Another year and another week of tasting some of the greatest wines on earth, all for you our wonderful clients! I spent some time out in Bordeaux during the 2025 harvest as I like to see the vines and taste a few berries as the pickers are out in the vineyards to give a very early impression on the health of the vines and the flavour profile of the grapes and one of the most remarkable takeaways was the abundance of very green and healthy looking vines, very little indication of water stress and heat damage – yields were tiny and selection was massively important of the fruit coming in, but the quality of the berries was at many places was exceptional.
Returning a few months later for the en primeur week and sitting and tasting the wines it was so wonderful to be served glass after glass that had so much freshness, energy, poise, and approachability.
As ever one is aware Bordeaux has not had the easiest time over recent en primeur releases but despite that fact it still remains the greatest wine region in the world and the wines from 2025 hit some very extreme highs but ultimately they deliver wines that you just want to drink, and maybe more importantly wines that you will want to open and drink when young, as the freshness, energy and purity of fruit in many of the wines made them approachable even at just a few months old.
Three things to take from this report
1. A vintage shaped by extremes, defined by precision
The 2025 growing season was undeniably challenging, heat, drought and climatic pressure throughout, yet the outcome in the glass is remarkably composed. What stands out is not power, but control. Thanks to deep water reserves in Bordeaux’s soils and increasingly sophisticated vineyard management, the wines retain freshness, acidity and balance at lower alcohol levels than expected. This is a vintage where human intervention, timing, and understanding of terroir have been just as important as the weather itself.
2. A clear and accelerating stylistic shift
Bordeaux is no longer chasing extraction, weight and sheer scale. The direction is now firmly towards elegance, purity and drinkability. Terms like “infusion”, gentle extraction and precision winemaking are no longer niche, they are the norm. The 2025s embody this evolution perfectly: wines that are approachable early, with silky tannins and clarity of fruit, yet still possess the structure to age. Quite simply, Bordeaux is making more refined, more balanced wines than ever before.
3. A vintage of depth, quality and genuine buying appeal
From the very top estates through to the lesser-known names, the consistency and quality in 2025 is striking.
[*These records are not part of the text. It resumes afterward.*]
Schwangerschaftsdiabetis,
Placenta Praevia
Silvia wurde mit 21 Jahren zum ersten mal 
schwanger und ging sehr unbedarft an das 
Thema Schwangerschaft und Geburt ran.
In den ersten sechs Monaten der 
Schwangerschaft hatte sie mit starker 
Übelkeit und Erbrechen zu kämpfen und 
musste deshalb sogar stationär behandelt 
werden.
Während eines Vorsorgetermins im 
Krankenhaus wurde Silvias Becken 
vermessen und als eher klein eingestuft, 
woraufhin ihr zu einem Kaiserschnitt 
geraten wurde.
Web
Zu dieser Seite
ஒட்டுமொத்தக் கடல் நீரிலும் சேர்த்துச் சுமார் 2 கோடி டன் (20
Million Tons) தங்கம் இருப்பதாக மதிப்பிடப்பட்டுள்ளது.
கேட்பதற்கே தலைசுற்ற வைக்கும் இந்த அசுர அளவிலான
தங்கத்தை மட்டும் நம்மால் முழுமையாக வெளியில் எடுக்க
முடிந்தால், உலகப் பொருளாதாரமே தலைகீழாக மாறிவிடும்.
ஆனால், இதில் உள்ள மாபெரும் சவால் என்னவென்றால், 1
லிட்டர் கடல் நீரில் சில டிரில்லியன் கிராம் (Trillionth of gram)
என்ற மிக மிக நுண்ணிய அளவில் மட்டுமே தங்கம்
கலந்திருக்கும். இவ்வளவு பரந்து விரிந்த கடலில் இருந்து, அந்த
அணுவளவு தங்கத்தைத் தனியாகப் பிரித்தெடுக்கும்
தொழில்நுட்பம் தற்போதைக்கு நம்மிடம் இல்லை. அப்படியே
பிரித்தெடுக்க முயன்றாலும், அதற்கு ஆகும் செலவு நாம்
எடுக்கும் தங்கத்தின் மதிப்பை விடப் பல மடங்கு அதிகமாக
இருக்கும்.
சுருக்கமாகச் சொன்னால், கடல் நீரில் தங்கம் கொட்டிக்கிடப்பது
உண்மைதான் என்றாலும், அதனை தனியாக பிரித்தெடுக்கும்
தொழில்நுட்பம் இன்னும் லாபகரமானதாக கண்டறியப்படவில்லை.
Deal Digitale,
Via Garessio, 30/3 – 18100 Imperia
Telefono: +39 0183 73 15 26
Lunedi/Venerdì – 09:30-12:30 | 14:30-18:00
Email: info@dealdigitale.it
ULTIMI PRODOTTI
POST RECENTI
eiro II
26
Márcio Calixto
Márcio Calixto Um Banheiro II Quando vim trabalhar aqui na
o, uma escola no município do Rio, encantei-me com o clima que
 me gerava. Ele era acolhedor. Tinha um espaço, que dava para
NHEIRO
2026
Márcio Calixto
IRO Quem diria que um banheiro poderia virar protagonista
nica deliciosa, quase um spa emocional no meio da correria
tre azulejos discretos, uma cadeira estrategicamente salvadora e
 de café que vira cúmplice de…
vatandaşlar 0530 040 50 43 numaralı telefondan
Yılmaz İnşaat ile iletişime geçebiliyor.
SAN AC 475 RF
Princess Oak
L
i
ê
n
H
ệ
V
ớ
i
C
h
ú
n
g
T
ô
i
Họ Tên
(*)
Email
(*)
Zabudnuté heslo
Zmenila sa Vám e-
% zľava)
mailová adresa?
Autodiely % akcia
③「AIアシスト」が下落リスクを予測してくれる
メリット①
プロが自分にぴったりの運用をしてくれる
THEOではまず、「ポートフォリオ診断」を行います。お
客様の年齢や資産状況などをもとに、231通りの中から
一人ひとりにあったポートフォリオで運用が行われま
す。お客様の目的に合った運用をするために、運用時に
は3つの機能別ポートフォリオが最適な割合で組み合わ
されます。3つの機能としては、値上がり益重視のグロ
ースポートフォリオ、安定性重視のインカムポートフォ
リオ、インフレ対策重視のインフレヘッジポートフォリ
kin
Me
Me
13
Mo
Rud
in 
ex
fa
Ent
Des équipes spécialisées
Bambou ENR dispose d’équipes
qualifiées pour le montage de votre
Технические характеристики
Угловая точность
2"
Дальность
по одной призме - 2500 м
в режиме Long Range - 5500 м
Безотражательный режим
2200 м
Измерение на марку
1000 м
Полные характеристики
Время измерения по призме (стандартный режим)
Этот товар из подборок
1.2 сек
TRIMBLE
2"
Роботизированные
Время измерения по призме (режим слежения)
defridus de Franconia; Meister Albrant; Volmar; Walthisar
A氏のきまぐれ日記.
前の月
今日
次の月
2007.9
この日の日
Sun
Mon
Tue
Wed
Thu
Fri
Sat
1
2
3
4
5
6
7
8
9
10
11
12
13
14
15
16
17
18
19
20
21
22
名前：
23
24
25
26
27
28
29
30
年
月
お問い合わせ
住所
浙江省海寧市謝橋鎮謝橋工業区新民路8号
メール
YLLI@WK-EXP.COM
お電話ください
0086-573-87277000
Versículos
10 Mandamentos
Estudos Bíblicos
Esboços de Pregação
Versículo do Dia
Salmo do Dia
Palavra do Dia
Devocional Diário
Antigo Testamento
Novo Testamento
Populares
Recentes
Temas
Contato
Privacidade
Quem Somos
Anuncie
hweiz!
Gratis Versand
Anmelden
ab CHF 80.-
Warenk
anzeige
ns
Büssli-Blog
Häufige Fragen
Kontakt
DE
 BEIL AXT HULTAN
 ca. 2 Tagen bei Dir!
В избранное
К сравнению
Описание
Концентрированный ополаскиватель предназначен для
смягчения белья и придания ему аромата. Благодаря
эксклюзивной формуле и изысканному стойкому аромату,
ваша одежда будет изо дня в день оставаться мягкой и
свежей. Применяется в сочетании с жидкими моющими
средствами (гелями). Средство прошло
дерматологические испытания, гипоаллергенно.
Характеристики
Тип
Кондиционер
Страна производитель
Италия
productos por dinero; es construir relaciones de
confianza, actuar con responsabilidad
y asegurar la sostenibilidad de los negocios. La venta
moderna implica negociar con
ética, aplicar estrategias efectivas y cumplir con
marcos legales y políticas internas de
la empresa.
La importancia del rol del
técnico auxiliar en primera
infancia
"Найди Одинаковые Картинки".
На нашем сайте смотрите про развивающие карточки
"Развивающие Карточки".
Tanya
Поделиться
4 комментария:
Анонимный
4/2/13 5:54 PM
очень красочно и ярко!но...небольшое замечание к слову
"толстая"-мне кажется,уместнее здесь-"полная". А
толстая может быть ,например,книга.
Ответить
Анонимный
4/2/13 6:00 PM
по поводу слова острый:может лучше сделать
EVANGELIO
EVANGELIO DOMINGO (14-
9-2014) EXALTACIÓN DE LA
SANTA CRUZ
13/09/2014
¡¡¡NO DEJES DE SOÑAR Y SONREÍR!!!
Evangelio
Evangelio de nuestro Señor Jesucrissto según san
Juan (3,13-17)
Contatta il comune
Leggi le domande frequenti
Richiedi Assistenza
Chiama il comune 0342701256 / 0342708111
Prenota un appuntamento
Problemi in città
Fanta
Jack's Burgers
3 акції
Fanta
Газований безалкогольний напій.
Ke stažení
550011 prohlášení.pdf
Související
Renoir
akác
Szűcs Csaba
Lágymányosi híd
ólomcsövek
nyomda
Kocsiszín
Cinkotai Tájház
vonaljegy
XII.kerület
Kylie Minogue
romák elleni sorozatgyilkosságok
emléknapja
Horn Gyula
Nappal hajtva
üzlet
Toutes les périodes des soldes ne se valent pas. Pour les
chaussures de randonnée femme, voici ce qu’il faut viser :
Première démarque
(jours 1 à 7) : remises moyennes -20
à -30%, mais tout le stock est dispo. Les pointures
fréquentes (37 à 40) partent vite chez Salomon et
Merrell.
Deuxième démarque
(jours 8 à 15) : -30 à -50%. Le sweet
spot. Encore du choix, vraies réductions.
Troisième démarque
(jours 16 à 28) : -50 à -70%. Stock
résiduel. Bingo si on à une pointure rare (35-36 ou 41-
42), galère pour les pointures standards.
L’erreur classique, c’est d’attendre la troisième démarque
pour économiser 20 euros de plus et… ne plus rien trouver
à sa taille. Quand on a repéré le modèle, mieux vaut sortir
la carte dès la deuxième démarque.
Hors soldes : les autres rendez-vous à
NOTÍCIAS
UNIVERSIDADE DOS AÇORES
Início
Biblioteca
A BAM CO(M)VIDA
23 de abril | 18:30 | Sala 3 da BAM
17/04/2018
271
The headline wines are exceptional, but what is equally important is the depth beneath them, with numerous wines offering outstanding value and immediate appeal. There is a real sense that this is a vintage to engage with, not just admire. The overriding message is clear: these are wines that invite drinking as much as collecting, and for many, this will be one of the most compelling en primeur campaigns in recent years.